**Problem requirements**
How many lines of the entries below contain the string "data"? State the number alone.

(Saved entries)
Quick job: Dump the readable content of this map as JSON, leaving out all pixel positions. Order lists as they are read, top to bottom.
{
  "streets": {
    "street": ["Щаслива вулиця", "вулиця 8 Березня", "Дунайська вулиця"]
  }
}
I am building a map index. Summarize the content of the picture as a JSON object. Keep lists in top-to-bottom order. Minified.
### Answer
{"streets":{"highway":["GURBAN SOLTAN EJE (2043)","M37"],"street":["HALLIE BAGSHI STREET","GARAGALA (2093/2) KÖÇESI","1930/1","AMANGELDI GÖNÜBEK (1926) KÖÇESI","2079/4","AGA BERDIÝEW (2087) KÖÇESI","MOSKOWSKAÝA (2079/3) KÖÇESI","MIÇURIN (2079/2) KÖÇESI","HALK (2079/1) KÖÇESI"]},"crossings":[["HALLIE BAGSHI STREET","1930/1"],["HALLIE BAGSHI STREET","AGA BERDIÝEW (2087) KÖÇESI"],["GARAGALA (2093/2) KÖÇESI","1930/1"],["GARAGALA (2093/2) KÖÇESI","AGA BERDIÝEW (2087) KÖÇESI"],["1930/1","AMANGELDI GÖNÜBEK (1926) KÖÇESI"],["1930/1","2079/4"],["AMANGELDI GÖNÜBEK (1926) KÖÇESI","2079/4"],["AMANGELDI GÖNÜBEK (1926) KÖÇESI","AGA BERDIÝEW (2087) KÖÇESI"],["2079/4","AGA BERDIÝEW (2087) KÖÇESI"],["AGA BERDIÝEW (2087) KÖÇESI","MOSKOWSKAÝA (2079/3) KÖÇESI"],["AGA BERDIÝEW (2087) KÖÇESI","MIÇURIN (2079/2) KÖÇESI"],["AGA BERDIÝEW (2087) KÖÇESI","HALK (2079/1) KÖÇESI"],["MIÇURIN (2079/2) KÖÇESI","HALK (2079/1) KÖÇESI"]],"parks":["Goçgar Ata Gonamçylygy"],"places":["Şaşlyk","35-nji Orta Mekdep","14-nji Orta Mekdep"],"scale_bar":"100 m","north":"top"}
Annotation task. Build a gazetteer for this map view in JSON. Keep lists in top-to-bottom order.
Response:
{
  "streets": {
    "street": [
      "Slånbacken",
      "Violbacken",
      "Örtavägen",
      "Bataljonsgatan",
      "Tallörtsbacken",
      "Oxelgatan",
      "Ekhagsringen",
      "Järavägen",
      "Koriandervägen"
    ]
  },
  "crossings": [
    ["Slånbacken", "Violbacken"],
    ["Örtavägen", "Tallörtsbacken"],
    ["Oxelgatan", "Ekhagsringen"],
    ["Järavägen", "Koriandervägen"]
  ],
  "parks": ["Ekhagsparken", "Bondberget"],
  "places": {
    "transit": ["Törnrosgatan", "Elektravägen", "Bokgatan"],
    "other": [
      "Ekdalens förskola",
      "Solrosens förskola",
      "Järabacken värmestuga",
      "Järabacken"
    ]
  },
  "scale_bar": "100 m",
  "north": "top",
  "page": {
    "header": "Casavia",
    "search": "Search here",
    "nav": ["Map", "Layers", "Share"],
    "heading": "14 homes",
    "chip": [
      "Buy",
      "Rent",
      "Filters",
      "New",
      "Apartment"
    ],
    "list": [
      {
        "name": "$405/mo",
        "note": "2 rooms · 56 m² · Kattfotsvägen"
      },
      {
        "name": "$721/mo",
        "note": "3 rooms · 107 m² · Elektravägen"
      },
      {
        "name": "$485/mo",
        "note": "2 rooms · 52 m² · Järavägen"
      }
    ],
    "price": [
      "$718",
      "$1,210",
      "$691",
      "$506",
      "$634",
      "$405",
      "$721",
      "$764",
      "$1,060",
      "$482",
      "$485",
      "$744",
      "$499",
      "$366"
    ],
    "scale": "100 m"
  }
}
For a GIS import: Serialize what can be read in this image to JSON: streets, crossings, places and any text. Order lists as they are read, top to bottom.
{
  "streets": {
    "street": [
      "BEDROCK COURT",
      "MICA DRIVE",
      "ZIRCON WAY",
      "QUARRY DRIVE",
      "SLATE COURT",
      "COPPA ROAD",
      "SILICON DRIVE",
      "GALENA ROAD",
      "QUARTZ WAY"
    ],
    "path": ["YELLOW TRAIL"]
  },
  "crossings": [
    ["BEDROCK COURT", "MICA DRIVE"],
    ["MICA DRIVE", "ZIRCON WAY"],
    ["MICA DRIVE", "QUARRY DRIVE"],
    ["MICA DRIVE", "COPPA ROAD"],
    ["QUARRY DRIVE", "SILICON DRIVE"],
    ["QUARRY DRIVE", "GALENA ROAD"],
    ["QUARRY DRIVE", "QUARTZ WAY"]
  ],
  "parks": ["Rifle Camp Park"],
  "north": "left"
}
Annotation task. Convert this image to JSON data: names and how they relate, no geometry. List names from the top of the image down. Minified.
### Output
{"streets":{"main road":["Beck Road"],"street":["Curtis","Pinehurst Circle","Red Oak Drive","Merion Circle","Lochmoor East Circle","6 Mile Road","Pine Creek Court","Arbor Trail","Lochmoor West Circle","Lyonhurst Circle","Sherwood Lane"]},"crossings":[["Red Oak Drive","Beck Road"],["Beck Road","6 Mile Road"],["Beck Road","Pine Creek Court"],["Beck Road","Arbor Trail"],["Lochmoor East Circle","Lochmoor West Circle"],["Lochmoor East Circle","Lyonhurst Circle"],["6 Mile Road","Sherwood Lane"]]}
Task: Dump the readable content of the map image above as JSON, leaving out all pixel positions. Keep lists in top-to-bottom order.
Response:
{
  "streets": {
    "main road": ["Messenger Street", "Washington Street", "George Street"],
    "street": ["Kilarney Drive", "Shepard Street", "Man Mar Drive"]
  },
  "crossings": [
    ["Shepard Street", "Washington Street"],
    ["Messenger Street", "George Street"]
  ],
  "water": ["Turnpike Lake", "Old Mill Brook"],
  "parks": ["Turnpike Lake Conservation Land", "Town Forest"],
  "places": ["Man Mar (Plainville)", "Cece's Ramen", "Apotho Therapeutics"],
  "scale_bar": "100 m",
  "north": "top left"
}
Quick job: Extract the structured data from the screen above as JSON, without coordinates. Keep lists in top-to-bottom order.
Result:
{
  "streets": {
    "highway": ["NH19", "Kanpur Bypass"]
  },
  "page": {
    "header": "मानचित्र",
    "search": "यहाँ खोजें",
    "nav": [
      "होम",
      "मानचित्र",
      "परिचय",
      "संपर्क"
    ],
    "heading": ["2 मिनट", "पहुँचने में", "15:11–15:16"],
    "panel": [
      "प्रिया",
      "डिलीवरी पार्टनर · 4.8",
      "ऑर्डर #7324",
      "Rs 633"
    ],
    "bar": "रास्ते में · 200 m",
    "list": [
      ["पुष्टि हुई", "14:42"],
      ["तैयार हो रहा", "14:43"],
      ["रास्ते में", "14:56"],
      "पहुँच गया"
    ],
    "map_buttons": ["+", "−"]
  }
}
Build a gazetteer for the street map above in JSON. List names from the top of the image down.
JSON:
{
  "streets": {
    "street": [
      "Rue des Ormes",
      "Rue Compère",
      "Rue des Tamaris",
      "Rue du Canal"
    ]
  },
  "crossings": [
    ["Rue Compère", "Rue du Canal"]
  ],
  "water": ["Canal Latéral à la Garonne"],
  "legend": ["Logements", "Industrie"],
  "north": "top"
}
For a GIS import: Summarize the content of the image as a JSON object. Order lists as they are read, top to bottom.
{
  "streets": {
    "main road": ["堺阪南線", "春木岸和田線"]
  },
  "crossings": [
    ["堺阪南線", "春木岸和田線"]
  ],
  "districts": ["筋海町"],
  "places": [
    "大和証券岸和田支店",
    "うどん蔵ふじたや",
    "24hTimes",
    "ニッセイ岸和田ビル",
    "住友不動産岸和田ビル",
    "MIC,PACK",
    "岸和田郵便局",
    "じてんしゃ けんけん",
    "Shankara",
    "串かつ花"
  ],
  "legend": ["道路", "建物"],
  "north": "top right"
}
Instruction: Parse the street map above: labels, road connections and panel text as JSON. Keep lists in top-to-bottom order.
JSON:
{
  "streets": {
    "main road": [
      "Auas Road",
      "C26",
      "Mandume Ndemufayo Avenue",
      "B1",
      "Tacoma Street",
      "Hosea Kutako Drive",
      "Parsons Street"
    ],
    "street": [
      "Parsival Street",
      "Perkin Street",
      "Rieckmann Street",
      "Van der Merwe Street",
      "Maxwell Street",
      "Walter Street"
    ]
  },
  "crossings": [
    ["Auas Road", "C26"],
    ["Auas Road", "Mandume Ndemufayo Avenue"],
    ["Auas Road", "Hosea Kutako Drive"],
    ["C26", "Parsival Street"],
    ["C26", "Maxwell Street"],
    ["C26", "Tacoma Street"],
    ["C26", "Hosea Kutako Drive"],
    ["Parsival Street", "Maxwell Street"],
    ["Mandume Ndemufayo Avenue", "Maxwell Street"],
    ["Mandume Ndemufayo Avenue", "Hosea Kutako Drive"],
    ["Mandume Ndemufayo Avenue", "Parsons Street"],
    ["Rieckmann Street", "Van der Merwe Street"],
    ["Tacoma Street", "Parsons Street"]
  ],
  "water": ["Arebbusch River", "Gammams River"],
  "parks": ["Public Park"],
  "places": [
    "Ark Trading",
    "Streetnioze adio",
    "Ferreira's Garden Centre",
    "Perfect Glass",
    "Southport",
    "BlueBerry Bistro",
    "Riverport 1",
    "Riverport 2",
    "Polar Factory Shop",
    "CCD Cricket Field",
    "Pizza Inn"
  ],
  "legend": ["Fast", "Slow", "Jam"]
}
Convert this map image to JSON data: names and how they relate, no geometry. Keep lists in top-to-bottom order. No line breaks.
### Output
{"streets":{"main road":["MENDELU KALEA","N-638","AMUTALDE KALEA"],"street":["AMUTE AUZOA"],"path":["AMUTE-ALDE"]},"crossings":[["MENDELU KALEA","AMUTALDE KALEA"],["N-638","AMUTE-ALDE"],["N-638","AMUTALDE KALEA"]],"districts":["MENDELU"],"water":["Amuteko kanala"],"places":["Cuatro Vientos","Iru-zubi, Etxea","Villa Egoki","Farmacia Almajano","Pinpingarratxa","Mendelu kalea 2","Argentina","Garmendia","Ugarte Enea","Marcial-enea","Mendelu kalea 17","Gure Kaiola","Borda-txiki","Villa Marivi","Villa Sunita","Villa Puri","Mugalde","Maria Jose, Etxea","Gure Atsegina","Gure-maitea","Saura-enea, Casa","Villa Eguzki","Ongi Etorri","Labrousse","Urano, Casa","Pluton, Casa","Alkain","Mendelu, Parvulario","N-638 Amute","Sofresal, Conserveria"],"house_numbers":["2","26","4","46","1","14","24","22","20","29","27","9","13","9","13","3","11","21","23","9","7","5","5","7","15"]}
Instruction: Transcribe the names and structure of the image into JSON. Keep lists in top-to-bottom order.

**Written answer**
3